Jahrestag von Smolensk-Unglück Moskau gibt Absturzmaschine frei
10.04.2012, 18:09 Uhr
Trauerfeier am 2. Jahrestag des Flugzeugabsturzes.
(Foto: picture alliance / dpa)
Russland will sich der Rückgabe der polnischen Präsidentenmaschine nicht weiter versperren. In Warschau protestieren unterdessen tausend Nationalisten. Sie sind überzeugt, dass ihr Präsident Lech Kaczynski vor zwei Jahren einem Attentat zum Opfer fiel. Zuletzt facht sein Zwillingsbruder die Diskussion erneut an.
Vor dem zweiten Jahrestag des Flugzeugunglücks von Smolensk erklärte sich Russland bereit, die Wrackteile der abgestürzten Präsidentenmaschine an Polen zu übergeben. Voraussetzung sei aber, dass die Ermittlungen abgeschlossen seien, teilte die russische Untersuchungskommission mit. Erneut demonstrierten in Warschau tausend Nationalisten. Sie machen die polnische Regierung und Russland für den Absturz verantwortlich.
"Die russische Seite ist von nun an bereit, das Verfahren zur Rückgabe der Trümmer in Gang zu setzen", erklärte die russische Untersuchungskommission zu dem Unglück.
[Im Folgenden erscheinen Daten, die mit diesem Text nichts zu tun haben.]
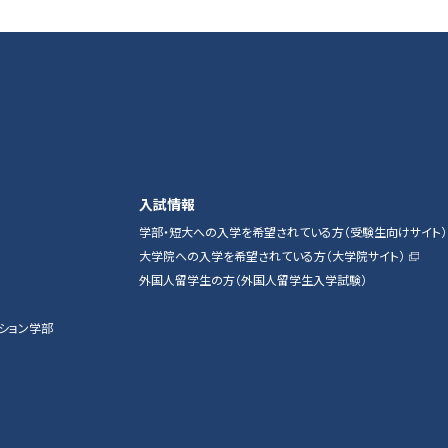
入試情報
学部・短大への入学を希望されている方（受験生向けサイト）
大学院への入学を希望されている方（大学院サイト）
外国人留学生の方（外国人留学生入学試験）
ション学部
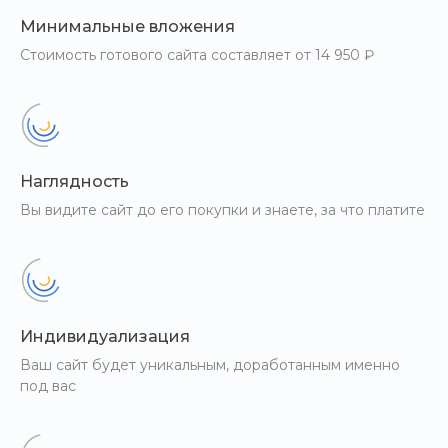
Минимальные вложения
Стоимость готового сайта составляет от 14 950 ₽
Наглядность
Вы видите сайт до его покупки и знаете, за что платите
Индивидуализация
Ваш сайт будет уникальным, доработанным именно
под вас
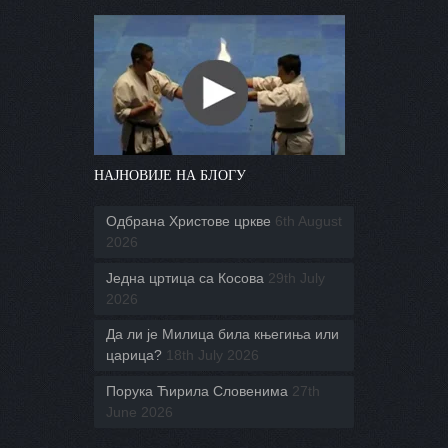
НАЈНОВИЈЕ НА БЛОГУ
Одбрана Христове цркве
6th August
2026
Једна цртица са Косова
29th July
2026
Да ли је Милица била књегиња или
царица?
18th July 2026
Порука Ћирила Словенима
27th
June 2026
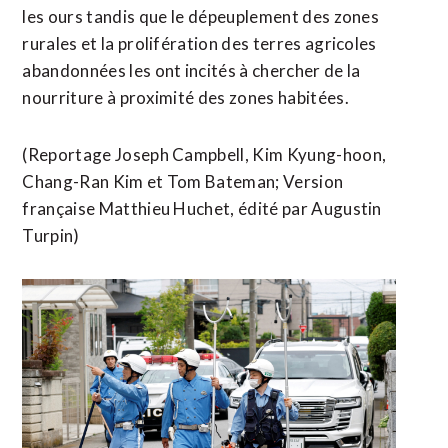
les ours tandis que le ⁠dépeuplement des zones
rurales et la prolifération des terres agricoles
abandonnées les ont incités à chercher de la
nourriture à proximité des zones habitées.
(Reportage Joseph Campbell, ​Kim Kyung-hoon,
Chang-Ran Kim et Tom Bateman; Version
française ​Matthieu Huchet, édité par Augustin
Turpin)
Diese "materiellen Beweise" könnten jedoch erst nach dem Ende der Ermittlungen nach Polen gebracht werden. Eine exakter Termin für die Rückgabe steht offensichtlich noch nicht fest.
Bei dem Absturz nahe der westrussischen Stadt Smolensk kamen am 10. April 2010 alle 96 Insassen der polnischen Präsidentenmaschine ums Leben, darunter der damalige Staatschef Lech Kaczynski. Die politische Elite Polens befand sich auf dem Weg nach Russland, um der Opfer des sowjetischen Völkermords von 1940 zu gedenken. Vergangenen Sommer gab eine polnische Untersuchungskommission der eigenen Seite die Hauptschuld an dem Unglück. Als wesentlichen Grund nannten sie die mangelnde Ausbildung der Besatzung.
Polnische Nationalisten zweifeln an den Ergebnissen der Untersuchungskommission. Sie werfen der liberalen Regierung und den russischen Behörden vor, für das Unglück verantwortlich zu sein und vermuten einen Anschlag hinter dem Flugzeugabsturz.
Nationalisten boykottieren Trauerfeier
Der Zwillingsbruder des getöteten Staatschefs und Vorsitzender der nationalkonservativen Oppositionspartei für Recht und Gerechtigkeit (PiS), Jaroslaw Kaczynski, führte einen Protest von rund tausend Nationalisten vor dem Präsidentenpalast in Warschau an. Die Demonstranten boykottierten die offiziellen Feierlichkeiten zum zweiten Jahrestag. Bereits zum ersten Jahrestag des Smolensk-Unglücks hatten heftige Proteste die Trauerfeier begleitet.
Vor wenigen Tagen hatte Jaroslaw Kaczynski die Verschwörungs- und Anschlagstheorien neu angefacht. "Ich habe das Gefühl, dass Präsident Lech Kaczynski ermordet wurde", sagte sein Zwillingsbruder dem Onlineportal Onet. In Polen und im Ausland habe es Personen gegeben, denen der Tod Kaczynskis genutzt hätte. Jaroslaw Kaczynski forderte, dass die wahren Gründe für den Absturz endlich aufgeklärt würden. Nach einer Umfrage der "Gazeta Wyborcza" sind 32 Prozent der Befragten überzeugt, dass die russischen und polnischen Behörden die Wahrheit über den Absturz vertuschen, weitere 18 Prozent glauben an einen Anschlag auf Kaczynski.